A ALGÉSIRAS

L'arrivée des ambassadeurs marocains à la Conférence
Les débats de la Conférence marocaine s'ouvrent, cette semaine, à Algésiras. La petite cité andalouse à laquelle nous consacrons plus loin notre « Variété » a vu, depuis quelques jours affluer en ses murs toutes les illustrations de la diplomatie européenne.
Parmi tous ces délégués des puissances, il est une figure particulièrement intéressante, c'est celle de Sidi Mohamed Torres, l'envoyé du sultan du Maroc.
Sidi Mohamed Torres est le vrai type de l'ancienne et noble race des Maures d'Espagne. Son âge exact ? Il ne saurait sans doute pas le dire lui-même - il n'y a pas de registres de l'état civil pour les Marocains. On prétend cependant qu'il a de 70 à 75 ans.
Ayant déjà servi avec intelligence et fidélité le sultan Muley Hassan, il sert aujourd'hui avec non moins de fidélité et d'intelligence le sultan Muley Abd-ul-Aziz.
Depuis longtemps, il remplit à Tanger une fonction des plus délicates.

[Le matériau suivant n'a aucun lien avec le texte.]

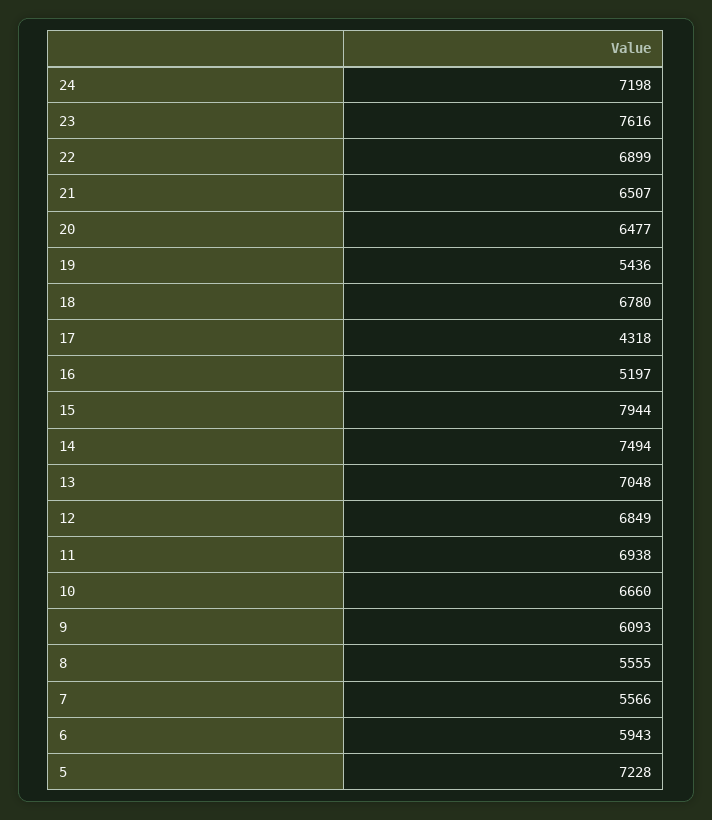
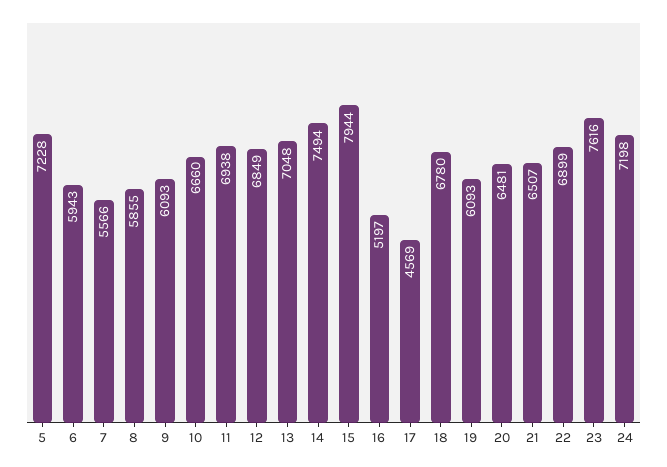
  {
    "24": 7198,
    "23": 7616,
    "22": 6899,
    "21": 6507,
-   "20": 6477,
+   "20": 6481,
-   "19": 5436,
+   "19": 6093,
    "18": 6780,
-   "17": 4318,
+   "17": 4569,
    "16": 5197,
    "15": 7944,
    "14": 7494,
    "13": 7048,
    "12": 6849,
    "11": 6938,
    "10": 6660,
    "9": 6093,
-   "8": 5555,
+   "8": 5855,
    "7": 5566,
    "6": 5943,
    "5": 7228
  }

Il y représente le sultan auprès des ambassadeurs étrangers - des Bachadours.
On ne saurait croire combien ce grand diplomate musulman, si fin, si astucieux, si rusé, a déployé de patience et de prudence, de persévérance et de perspicacité, de calme et de politesse, de philosophie et d'endurance pour traiter avec les diplomates de tous les pays, de toutes les races et de tous les tempéraments, sans risquer jamais une rupture complète avec un pays quelconque.

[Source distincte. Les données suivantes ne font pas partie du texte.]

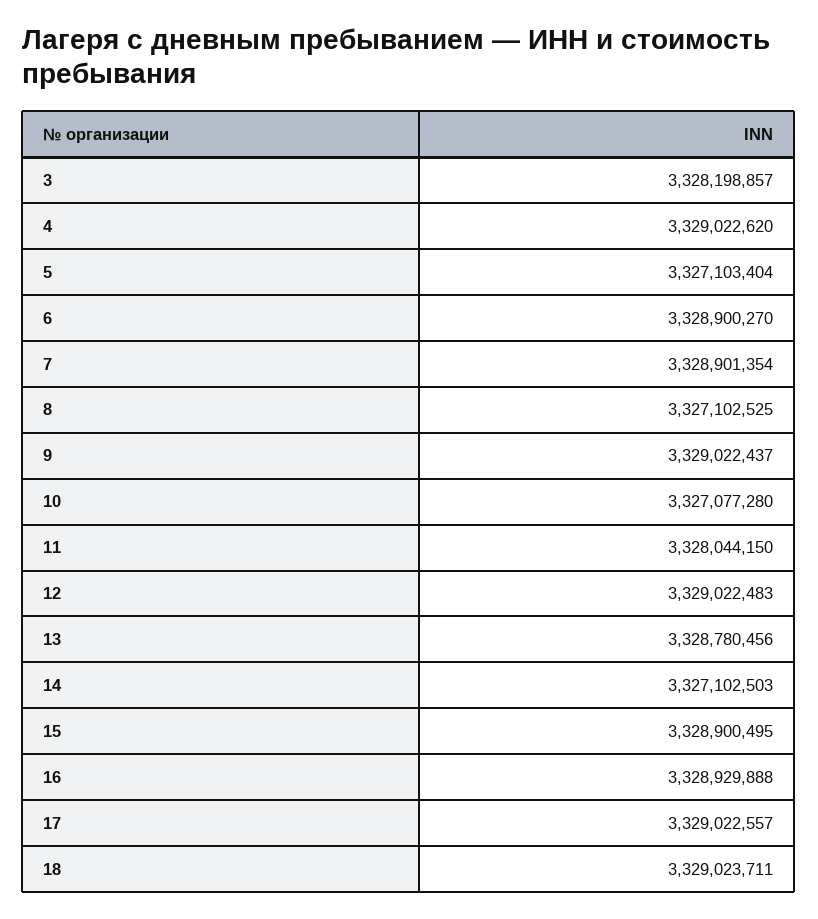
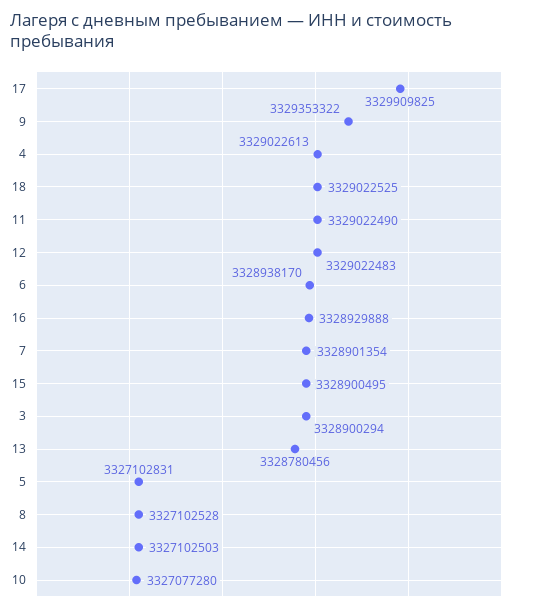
  {
-   "3": 3328198857,
+   "3": 3328900294,
-   "4": 3329022620,
+   "4": 3329022613,
-   "5": 3327103404,
+   "5": 3327102831,
-   "6": 3328900270,
+   "6": 3328938170,
    "7": 3328901354,
-   "8": 3327102525,
+   "8": 3327102528,
-   "9": 3329022437,
+   "9": 3329353322,
    "10": 3327077280,
-   "11": 3328044150,
+   "11": 3329022490,
    "12": 3329022483,
    "13": 3328780456,
    "14": 3327102503,
    "15": 3328900495,
    "16": 3328929888,
-   "17": 3329022557,
+   "17": 3329909825,
-   "18": 3329023711
+   "18": 3329022525
  }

Le rôle qu'il aura à jouer à Algésiras est à la fois des plus importants et des plus difficiles. Il lui faudra déployer une activité extrême et en même temps savoir être le plus réservé des hommes. Il devra, tout entendre, étudier les propositions diverses, les doléances nombreuses de ses collègues européens, écouter ceux qui demandent beaucoup, ceux qui se déclarent satisfaits d'un petit résultat et ceux aussi qui ne sauraient prétendre à rien.
Sidi Mohamed Torres sera tenu d'être le plus fin des parlementaires, sans rien discuter à fond et avec tous les délégués, de faire entrevoir des solutions possibles, sans s'engager beaucoup sur ce terrain dangereux, car il lui sera impossible de prendre une détermination. Le sultan ne lui en donne pas la latitude. Sa mission est sans mandat précis et, même lorsqu'il exécutera les ordres de son maître, sa responsabilité sera énorme, car le sultan est fort réputé pour ses opinions successives.
Les instructions du maghzen, suivant une tradition déjà lointaine, manqueront de précision et, quant au Sultan, il se gardera de dire ni oui ni non, laissant son premier délégué en proie à des perplexités sans nombre en face des délégués européens. Sidi Mohamed Torres hésitera longtemps avant de se décider, dans la crainte de trop céder et de mécontenter son souverain. Certes, la mission de Sidi Mohamed Torres est peu enviable, qu'il s'agisse de sa responsabilité vis-à-vis du Sultan, ou de sa dignité vis-à-vis des Marocains qui considèrent que c'est un malheur pour un des leurs de mettre pied sur une terre chrétienne... comme Algésiras.